• **TEXTAUSZUG**
===

Die fensterlosen Längswände der Markthalle gestaltete Blankenstein wiederum mit dem bereits von den Durchfahrten bekannten Wechsel von hellgelben und hellroten Klinkern sowie glasierten Ziegeln. Über einem 31 Zentimeter hohen Granitsockel folgten im unteren Viertel der Wand hellrote Verblendersteine. Darüber schloss ein mit hellroten Formsteinen ausgeführtes Gesims die Sockelzone ab und leitete zu den oberen, hellgelb verblendeten Wandflächen über. Mit farbig glasierten Ziegeln abgesetzte Rechtecke gliederten diese Fläche im Rhythmus der Säulen. Ein Rosettenfries mit einem einfachen Gesims korrespondierte mit den Kapitellen der Gusseisensäulen und bildete den oberen Wandabschluss.

===

• **AUFGABE**
Wie hoch war laut Textauszug der Granitsockel an den Längswänden der Markthalle? Die Daten stammen aus einer anderen Quelle als der Textauszug.

• **BEREITGESTELLTES MATERIAL**
===

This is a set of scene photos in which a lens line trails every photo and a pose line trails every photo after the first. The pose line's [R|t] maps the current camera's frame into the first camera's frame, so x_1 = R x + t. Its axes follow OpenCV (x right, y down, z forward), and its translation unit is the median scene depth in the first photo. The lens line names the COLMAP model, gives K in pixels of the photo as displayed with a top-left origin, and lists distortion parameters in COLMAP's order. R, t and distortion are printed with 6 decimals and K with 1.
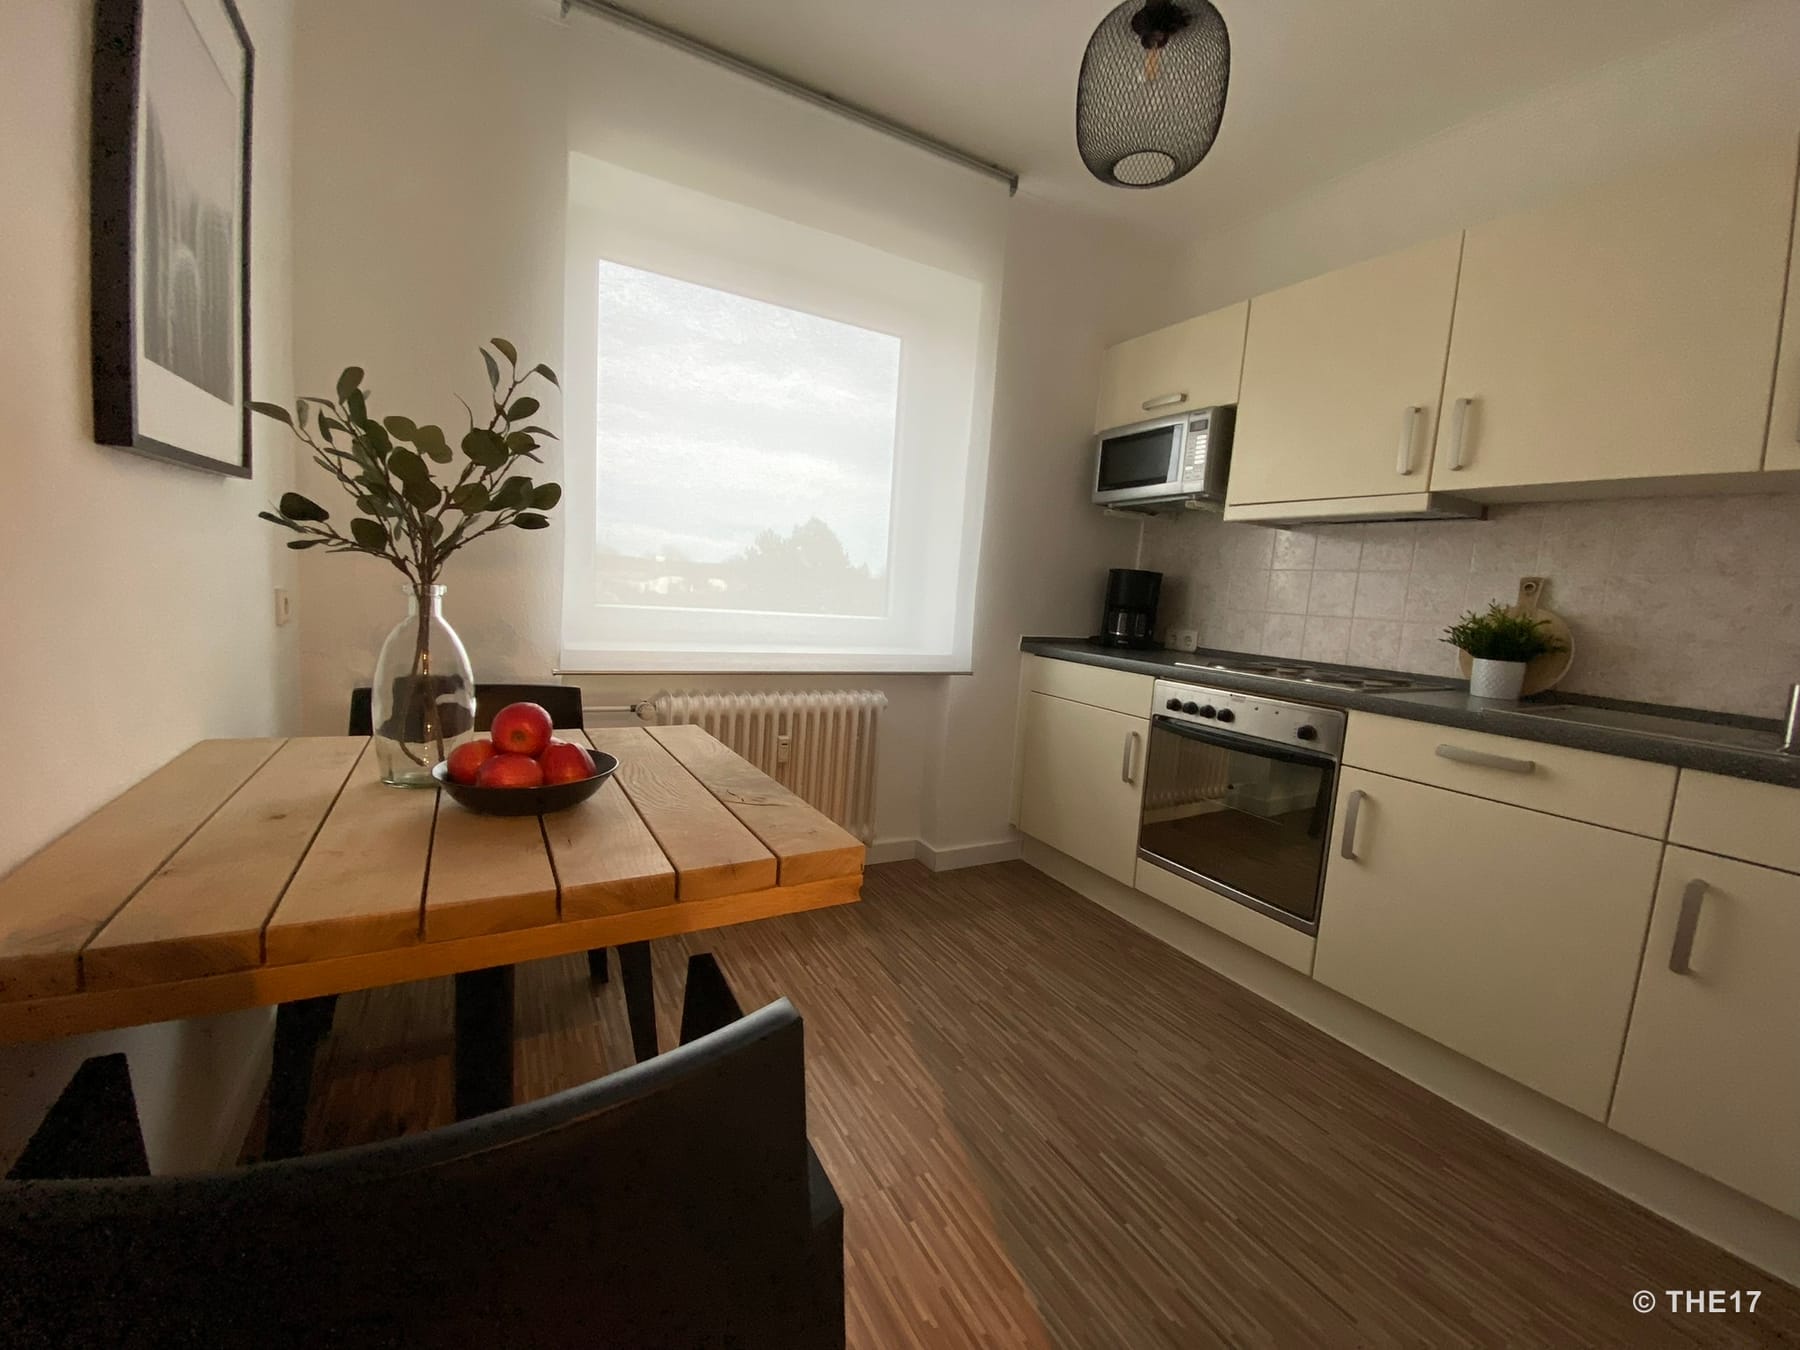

===

• **ANTWORTFELD**
31 Zentimeter.